THE TASK:
Please pull out every line in the items below that contains the word "than". Case counts, so a match must use the same uppercase and lowercase letters.

DATA RECORDS:
☆ ☆ ☆ ☆ ☆ ☆ ☆
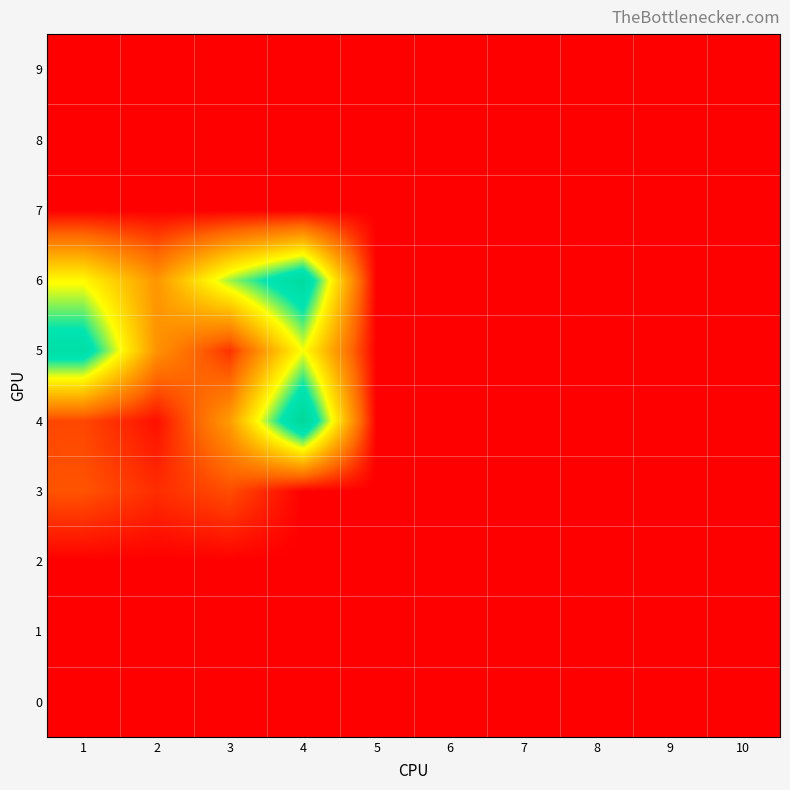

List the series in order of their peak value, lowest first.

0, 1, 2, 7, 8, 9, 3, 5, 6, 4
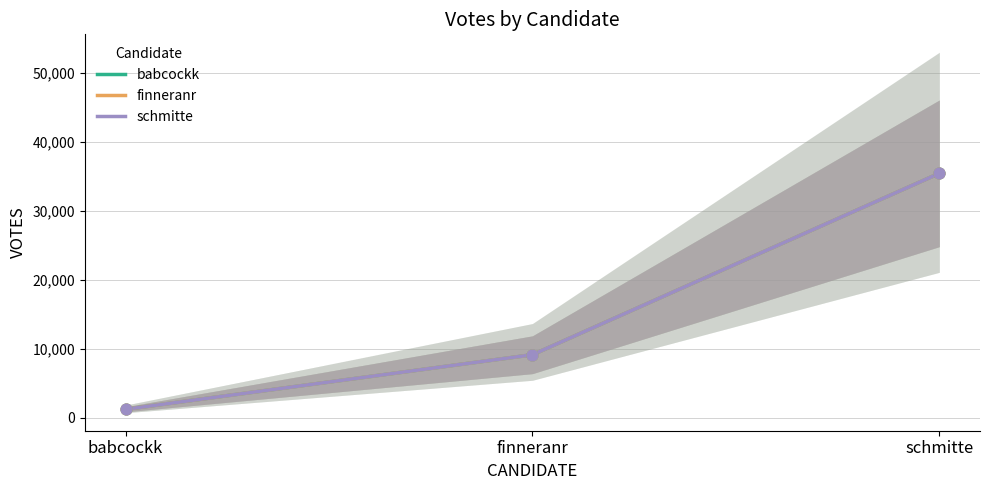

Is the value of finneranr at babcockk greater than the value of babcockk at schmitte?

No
☆ ☆ ☆ ☆ ☆ ☆ ☆
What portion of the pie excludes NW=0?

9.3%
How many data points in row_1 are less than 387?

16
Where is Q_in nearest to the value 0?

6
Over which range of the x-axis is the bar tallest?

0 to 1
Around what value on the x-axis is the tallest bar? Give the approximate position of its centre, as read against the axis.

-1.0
☆ ☆ ☆ ☆ ☆ ☆ ☆
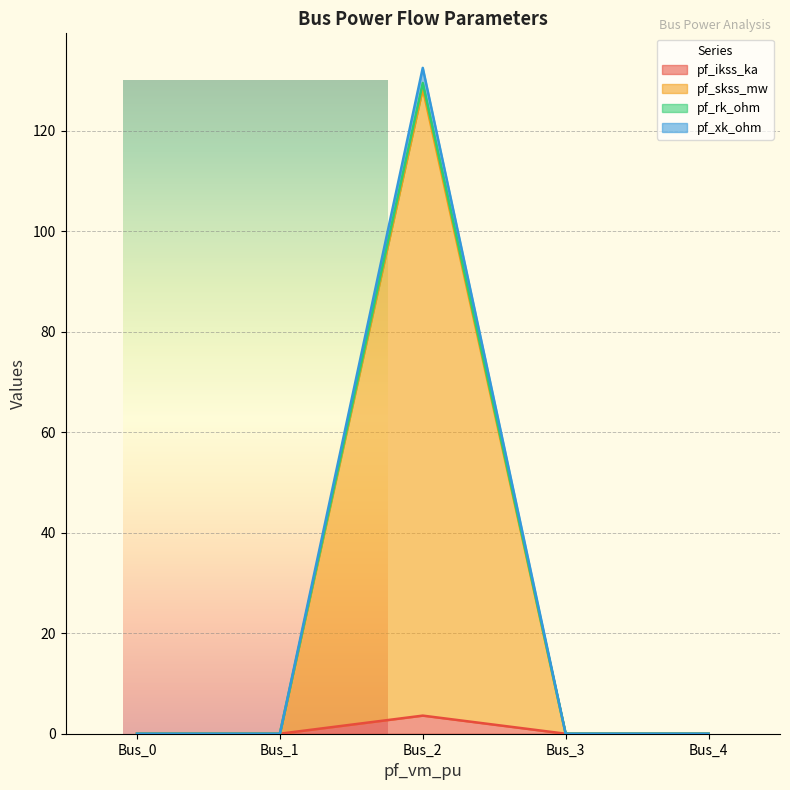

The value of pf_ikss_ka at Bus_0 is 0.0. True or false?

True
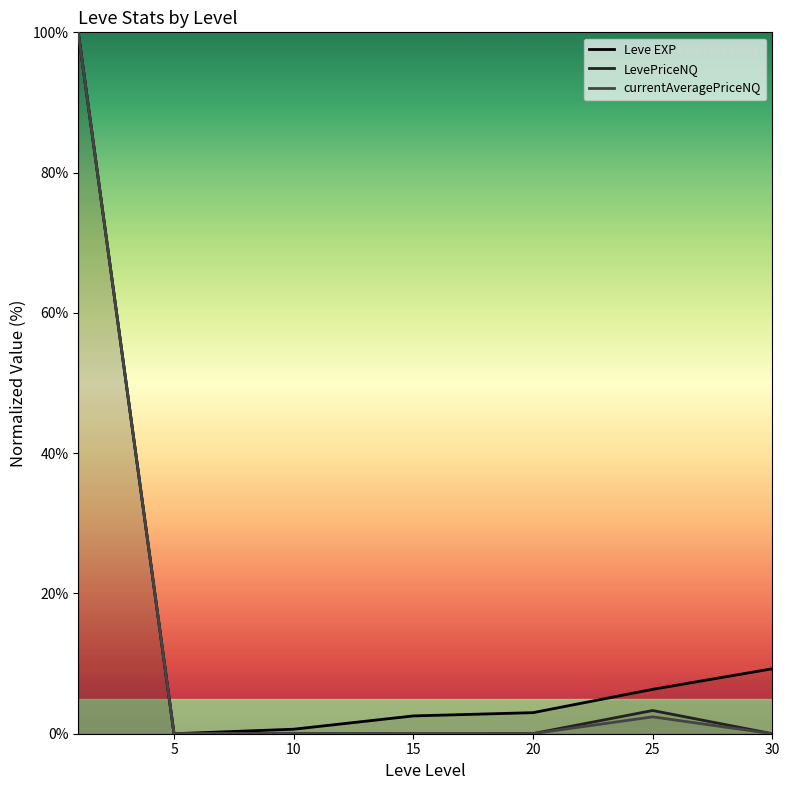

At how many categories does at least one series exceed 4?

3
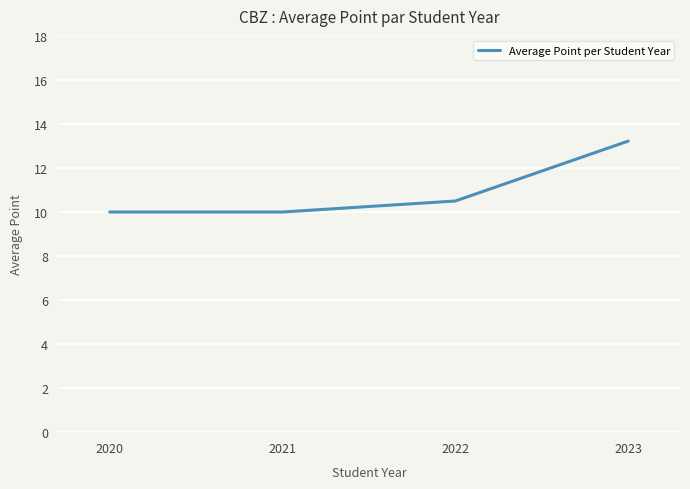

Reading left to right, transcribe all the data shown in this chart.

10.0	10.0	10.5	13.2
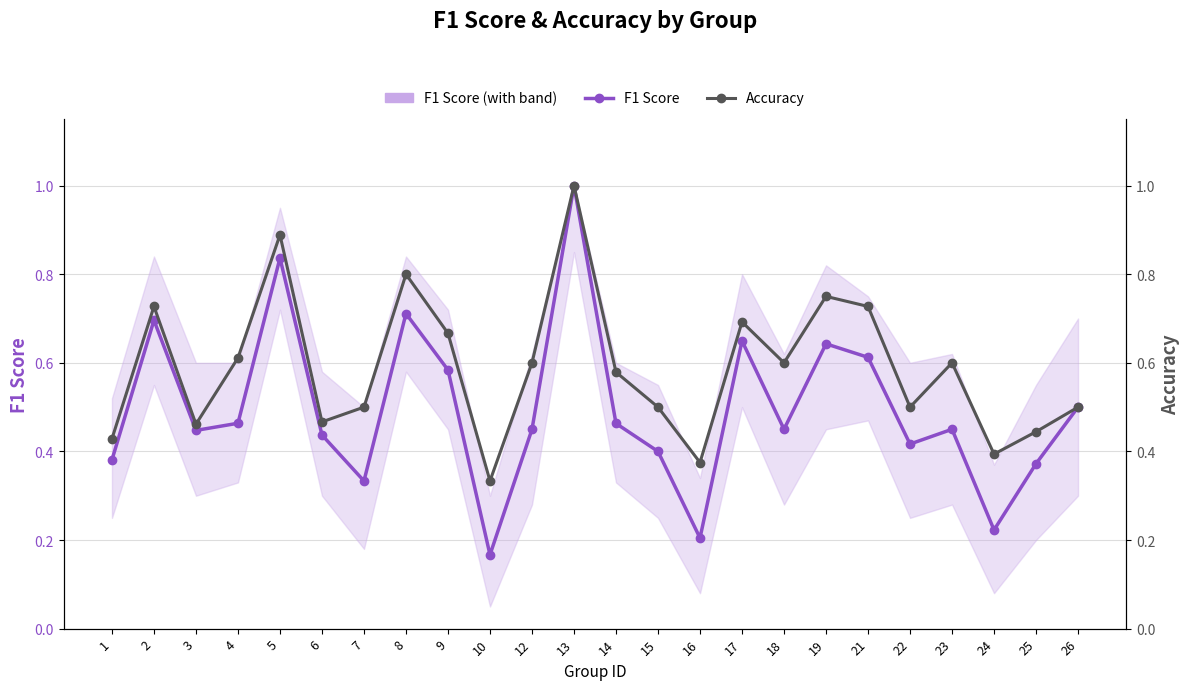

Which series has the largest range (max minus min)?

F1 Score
☆ ☆ ☆ ☆ ☆ ☆ ☆
SOLVED PROBLEM:
Is the value of finneranr at babcockk greater than the value of babcockk at schmitte?
How many data points in row_1 are less than 387?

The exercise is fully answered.